The argument seems to be:
Good scores = good sales = good game = scores are an important measure of the quality of the game.
However, you could just as well have the scenario where:
Good ad budget = good sales = good scores = scores are just another part of a publisher’s advertising arsenal, and have nothing to do with the quality of the game.
I have to agree with the author that scores have almost no meaning. At best they might be seen as a gauge of how popular a game is (which is in no way the same as how good a game is), and at worst they are just a metric judging how many ad dollars the publisher had to throw around.
L. M. Lloyd,
Did you actually read what anyone said? No one has said they would use a metacritic score to judge how good a game was to play, how much they would enjoy it.
Read what I said. Games with good metacritic scores sell more. I highly doubt this is a causal relationship, its not the metacritic score that is causing the sales. Could be a good game, or good advertising, or whatever…
Doesn’t matter, the score predicts sales relatively well.
So do you have a good source that discloses advertising budgets by title that I can use instead of metacritic?
I’m not sure I understand the nature of the argument against assigning a numeric value to game preferences. Sure, there is the problem of the heap or problem of the beard as they talk about in philosophy (IE no one can point out at what point a number of grains or a number of hairs on a face become a heap or beard respectively). So, sure, we can’t say all that well the difference between 9.0 and 9.1. That doesn’t mean there is no discernable difference between 8.0 and 9.0–quantification is fuzzy, but that doesn’t mean it is not useful.

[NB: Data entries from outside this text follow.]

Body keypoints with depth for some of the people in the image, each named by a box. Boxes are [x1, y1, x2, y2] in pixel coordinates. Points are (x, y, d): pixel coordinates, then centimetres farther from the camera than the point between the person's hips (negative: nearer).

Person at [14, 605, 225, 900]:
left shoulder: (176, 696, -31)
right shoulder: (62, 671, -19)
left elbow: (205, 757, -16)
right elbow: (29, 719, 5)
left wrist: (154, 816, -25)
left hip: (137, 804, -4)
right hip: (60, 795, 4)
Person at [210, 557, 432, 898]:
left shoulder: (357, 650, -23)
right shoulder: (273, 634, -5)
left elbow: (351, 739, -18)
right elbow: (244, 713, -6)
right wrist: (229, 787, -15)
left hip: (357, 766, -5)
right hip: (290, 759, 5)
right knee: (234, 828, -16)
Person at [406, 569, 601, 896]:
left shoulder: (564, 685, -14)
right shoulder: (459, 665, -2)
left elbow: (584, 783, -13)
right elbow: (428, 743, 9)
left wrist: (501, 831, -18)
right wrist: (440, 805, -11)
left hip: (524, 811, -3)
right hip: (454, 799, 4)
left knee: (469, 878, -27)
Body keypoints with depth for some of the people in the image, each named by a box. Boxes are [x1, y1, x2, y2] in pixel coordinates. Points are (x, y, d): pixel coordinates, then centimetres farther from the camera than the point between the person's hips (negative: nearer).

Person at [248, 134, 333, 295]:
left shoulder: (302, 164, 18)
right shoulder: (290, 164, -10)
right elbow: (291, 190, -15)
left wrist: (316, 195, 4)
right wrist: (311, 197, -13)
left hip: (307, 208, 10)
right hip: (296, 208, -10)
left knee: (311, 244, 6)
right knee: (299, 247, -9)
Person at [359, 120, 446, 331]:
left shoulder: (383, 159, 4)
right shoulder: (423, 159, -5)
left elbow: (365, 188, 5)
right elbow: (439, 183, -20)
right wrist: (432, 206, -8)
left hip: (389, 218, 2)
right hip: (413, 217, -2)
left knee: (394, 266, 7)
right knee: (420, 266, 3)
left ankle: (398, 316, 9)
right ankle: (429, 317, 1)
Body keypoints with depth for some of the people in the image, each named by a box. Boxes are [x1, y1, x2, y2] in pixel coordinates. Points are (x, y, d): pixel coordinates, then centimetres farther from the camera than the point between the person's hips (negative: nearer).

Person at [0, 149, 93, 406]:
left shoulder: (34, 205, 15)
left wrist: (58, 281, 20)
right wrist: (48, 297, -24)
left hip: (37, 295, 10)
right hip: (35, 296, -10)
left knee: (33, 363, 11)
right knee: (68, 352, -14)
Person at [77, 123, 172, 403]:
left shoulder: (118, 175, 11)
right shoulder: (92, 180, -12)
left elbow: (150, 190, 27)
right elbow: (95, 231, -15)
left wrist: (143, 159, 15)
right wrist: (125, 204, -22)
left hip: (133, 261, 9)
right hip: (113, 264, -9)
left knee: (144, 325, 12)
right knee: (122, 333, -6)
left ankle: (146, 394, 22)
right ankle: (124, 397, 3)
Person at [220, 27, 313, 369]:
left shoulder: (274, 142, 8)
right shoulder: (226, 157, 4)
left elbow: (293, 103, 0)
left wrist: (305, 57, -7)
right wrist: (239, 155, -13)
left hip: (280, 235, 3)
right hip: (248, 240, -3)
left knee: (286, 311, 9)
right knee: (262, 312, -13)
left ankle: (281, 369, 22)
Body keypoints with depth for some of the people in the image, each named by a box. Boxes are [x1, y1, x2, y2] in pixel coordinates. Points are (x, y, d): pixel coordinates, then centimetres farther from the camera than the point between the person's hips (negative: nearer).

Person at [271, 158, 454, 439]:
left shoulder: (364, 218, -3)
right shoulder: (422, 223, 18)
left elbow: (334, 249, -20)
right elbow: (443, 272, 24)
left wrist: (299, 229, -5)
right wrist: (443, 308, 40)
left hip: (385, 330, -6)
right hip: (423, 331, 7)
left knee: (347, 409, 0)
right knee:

In fact, its being fuzzy is the best possible argument FOR using critic compilers: if the difference between fuzzy values is often a case of ‘what the reviewer had for breakfast’, compiling and averaging is the most likely to yield an accurate and consistent metric for a game’s overall value.
So sure, we all have trouble picking out the difference between two colors which are right next to one another on the color wheel, but that doesn’t mean we lack color vision.
To the author of this article: learn not to extend your claims so far beyond the strength of your arguments that you come off as simply absurd.